Pillar III assesses the time and cost of registering a business, using a methodology designed to ensure comparability across economies. It evaluates firm flexibility through four indicators, each scored from 0 to 100 based on service delivery outcomes. To standardize the assessment, the Business Entry topic applies specific parameters—including the legal form of the company, its start-up capital, firm size, and its location in the largest business city—so that differences in incorporation procedures across company types, sizes, and locations are appropriately accounted for.
As part of these refinements, the B-READY methodology has evolved for 2026 with more precise definitions of firm size. While both the 2025 and 2026 assessments measure the time and cost to establish the most common Limited Liability Company (LLC), the key change lies in:
- In B-READY 2025, domestic and foreign firms were defined using capital thresholds tied to GNI per capita (5× GNI per capita for domestic firms and 10× for foreign firms).
- In B-READY 2026, firm profiles are standardized to better reflect medium-sized enterprises. Domestic firms retain a capital of 5× GNI per capita (or a fixed USD 13,936 in high-income economies) and now explicitly have 5 shareholders and 5 employees. Foreign firms shift to a fixed capital of USD 500,000, with 5 shareholders and 12 employees.

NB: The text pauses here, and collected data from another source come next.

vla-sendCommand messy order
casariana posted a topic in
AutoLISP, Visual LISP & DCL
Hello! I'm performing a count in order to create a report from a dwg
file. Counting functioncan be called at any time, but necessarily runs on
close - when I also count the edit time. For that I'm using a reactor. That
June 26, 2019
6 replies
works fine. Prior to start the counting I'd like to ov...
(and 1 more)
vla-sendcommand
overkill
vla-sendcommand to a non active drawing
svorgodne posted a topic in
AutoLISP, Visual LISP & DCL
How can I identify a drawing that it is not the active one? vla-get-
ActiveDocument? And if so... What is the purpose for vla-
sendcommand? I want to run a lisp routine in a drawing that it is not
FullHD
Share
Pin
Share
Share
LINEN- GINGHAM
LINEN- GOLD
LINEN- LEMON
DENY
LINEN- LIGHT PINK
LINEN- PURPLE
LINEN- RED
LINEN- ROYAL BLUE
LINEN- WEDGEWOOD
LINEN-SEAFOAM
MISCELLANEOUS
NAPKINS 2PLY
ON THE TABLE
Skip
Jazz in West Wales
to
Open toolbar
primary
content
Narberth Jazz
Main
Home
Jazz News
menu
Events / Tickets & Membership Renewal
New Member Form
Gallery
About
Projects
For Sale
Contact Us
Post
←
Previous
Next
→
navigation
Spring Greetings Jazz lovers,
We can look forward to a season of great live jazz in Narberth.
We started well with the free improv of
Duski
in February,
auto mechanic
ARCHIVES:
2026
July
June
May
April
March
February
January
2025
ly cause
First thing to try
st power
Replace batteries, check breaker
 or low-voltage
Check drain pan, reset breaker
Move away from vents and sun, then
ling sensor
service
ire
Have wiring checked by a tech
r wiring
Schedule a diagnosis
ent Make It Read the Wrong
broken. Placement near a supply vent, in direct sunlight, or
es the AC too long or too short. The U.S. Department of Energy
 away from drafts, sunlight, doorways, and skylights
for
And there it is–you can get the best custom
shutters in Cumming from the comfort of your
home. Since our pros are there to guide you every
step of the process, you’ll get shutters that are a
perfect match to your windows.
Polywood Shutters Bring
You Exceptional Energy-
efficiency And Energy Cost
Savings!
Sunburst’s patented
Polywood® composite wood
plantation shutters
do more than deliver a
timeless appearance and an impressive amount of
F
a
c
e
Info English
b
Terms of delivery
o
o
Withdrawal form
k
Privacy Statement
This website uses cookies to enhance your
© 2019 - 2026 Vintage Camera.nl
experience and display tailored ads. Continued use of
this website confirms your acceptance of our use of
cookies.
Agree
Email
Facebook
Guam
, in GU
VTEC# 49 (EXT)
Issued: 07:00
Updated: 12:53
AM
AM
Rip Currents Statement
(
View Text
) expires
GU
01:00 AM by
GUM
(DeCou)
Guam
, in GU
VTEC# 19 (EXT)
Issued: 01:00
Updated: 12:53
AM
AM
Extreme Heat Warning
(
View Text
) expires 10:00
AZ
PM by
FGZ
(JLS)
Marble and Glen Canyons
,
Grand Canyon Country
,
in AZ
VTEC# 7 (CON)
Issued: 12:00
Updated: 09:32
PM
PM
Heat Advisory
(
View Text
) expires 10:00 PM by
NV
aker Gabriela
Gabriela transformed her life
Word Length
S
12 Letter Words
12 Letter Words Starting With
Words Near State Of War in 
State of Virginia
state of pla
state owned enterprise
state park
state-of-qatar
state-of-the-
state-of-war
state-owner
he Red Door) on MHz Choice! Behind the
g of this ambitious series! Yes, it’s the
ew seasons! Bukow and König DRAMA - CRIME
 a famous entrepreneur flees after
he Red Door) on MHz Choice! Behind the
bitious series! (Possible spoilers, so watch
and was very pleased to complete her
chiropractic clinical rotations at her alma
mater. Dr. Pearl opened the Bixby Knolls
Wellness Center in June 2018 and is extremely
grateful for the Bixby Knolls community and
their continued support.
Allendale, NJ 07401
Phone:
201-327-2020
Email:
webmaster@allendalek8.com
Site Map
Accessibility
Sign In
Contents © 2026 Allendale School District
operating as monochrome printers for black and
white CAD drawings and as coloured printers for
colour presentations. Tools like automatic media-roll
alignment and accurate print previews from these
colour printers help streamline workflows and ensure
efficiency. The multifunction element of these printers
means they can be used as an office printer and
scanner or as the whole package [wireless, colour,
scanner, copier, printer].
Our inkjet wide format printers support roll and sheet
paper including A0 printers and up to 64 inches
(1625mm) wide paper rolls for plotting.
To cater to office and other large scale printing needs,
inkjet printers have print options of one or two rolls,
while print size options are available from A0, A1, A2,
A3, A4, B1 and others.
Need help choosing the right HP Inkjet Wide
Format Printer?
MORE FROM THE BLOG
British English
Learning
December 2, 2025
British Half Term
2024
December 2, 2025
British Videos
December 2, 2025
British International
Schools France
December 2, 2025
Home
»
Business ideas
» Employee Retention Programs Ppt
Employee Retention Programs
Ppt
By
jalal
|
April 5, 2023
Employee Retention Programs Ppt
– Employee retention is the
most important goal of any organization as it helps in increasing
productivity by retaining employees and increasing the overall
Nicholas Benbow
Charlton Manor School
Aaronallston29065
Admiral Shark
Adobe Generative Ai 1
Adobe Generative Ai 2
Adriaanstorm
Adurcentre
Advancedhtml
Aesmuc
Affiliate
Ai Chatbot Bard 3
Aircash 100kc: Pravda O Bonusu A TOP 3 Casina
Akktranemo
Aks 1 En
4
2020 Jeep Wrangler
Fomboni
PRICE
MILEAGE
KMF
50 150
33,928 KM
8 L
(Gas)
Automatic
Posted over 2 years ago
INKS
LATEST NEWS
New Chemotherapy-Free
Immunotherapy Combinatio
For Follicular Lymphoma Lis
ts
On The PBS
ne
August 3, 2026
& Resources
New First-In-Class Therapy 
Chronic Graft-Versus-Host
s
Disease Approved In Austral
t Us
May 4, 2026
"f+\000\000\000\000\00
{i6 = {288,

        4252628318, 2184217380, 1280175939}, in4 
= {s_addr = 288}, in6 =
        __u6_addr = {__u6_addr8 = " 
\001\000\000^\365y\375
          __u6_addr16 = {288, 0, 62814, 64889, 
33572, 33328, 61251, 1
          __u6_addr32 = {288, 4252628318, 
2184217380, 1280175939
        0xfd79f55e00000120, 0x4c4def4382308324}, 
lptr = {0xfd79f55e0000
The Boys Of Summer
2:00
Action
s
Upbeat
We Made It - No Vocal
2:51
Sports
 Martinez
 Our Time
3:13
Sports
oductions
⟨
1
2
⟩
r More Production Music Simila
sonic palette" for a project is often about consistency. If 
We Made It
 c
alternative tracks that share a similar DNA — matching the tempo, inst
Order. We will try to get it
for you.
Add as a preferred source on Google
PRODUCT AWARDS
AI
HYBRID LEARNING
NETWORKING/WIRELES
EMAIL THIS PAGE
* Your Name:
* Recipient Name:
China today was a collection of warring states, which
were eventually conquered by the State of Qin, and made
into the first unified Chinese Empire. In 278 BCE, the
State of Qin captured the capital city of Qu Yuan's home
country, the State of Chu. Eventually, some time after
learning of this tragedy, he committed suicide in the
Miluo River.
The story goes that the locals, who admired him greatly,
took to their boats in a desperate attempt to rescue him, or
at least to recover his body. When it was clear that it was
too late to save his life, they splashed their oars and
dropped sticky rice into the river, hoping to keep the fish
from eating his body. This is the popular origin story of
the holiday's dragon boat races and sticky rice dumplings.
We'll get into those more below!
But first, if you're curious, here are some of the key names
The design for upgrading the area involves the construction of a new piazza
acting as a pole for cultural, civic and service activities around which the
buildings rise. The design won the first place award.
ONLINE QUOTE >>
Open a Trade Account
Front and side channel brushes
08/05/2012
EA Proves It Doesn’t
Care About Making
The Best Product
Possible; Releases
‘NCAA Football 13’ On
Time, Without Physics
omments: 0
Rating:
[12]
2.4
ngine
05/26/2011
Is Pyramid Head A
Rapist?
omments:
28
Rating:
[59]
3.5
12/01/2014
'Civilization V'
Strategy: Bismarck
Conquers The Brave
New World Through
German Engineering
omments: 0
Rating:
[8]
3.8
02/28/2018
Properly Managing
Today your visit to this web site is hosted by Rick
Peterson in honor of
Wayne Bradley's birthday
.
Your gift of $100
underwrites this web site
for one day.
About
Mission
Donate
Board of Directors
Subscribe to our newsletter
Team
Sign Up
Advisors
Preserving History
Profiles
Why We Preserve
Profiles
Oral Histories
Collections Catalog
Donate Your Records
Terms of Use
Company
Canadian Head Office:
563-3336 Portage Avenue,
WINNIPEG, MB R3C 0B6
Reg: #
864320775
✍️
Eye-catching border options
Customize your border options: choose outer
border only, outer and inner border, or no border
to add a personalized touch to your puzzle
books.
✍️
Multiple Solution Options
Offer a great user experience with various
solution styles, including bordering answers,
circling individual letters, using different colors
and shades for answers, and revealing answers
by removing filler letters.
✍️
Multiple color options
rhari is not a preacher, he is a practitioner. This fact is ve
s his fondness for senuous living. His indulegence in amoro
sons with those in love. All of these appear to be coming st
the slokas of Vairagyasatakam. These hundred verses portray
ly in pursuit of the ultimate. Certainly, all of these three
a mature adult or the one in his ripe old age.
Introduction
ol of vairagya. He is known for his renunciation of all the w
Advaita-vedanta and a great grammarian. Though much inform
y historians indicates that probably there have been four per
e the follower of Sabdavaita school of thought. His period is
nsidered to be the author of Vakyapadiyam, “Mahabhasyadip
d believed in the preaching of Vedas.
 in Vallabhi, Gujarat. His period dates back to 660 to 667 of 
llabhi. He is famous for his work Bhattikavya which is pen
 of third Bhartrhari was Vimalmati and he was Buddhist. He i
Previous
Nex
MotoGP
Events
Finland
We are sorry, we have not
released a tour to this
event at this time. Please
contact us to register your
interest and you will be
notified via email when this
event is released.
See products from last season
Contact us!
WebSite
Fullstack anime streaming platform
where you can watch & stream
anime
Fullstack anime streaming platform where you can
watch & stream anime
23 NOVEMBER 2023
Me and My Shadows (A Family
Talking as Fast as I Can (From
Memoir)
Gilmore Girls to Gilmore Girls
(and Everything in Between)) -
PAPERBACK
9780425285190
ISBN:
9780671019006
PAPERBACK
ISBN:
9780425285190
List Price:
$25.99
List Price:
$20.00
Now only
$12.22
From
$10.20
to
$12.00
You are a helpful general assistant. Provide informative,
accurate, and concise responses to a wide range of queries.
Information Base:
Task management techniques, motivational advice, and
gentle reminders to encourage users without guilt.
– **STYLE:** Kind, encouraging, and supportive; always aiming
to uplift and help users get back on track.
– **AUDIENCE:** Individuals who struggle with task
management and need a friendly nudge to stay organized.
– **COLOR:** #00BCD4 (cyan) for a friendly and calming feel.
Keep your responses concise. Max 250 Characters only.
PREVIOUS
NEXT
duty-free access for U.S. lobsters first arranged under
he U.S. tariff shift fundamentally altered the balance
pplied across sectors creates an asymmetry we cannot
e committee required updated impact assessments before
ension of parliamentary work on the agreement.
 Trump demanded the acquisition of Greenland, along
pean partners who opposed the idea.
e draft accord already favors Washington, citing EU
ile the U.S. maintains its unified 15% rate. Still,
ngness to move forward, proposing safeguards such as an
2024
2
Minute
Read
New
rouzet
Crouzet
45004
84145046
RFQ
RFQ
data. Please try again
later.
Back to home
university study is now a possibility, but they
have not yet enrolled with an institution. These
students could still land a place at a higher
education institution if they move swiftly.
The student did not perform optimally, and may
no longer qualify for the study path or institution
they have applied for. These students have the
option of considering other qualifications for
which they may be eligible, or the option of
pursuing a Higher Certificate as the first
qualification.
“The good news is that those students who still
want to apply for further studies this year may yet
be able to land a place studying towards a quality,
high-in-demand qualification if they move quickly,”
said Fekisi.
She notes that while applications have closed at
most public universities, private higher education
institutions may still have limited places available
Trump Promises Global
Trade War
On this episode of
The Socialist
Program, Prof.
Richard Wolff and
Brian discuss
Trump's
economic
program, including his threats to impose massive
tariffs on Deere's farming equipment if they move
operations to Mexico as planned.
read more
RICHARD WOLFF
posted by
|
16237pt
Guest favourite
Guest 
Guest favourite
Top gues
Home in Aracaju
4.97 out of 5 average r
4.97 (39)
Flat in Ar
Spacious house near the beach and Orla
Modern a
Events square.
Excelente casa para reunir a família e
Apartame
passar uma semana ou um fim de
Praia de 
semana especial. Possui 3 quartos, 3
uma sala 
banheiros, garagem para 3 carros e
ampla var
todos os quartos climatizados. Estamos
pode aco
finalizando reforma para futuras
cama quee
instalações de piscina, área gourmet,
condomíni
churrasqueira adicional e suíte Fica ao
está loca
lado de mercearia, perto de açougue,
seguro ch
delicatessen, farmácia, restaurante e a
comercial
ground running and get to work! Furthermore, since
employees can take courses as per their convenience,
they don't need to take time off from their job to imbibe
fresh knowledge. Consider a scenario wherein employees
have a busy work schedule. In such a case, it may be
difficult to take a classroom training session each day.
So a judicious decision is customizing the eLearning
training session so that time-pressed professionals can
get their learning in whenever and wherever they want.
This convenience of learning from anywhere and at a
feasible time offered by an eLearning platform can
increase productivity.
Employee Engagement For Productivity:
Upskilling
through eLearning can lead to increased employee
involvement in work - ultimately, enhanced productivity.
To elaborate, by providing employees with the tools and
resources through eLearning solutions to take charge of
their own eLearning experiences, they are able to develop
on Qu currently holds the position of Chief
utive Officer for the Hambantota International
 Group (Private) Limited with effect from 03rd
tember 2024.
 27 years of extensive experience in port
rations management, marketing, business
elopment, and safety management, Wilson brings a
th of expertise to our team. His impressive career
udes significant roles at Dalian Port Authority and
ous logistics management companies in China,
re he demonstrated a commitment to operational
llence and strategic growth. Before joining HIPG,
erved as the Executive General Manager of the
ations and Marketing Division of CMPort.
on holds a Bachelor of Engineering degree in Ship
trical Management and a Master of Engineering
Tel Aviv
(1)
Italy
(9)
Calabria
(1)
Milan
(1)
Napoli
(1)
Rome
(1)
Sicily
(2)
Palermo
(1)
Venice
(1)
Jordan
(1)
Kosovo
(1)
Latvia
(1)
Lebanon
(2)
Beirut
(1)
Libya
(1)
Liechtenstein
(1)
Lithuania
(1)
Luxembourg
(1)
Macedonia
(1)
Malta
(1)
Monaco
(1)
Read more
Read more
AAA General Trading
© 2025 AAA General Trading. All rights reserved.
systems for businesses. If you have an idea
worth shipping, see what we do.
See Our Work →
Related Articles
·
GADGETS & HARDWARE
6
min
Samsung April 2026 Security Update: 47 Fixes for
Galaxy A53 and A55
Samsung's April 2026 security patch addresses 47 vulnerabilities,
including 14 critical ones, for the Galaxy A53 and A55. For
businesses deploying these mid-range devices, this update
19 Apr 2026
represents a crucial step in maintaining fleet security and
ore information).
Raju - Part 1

Experts report the actual time required to complete all steps of business registration for both domestic and foreign firms, covering pre-incorporation, incorporation, and post-incorporation procedures. Individual expert estimates of time and cost are aggregated using the median and then converted into the final indicator score through a linear transformation. For further details on the scoring approach, please refer to Annex B of the Methodology Handbook.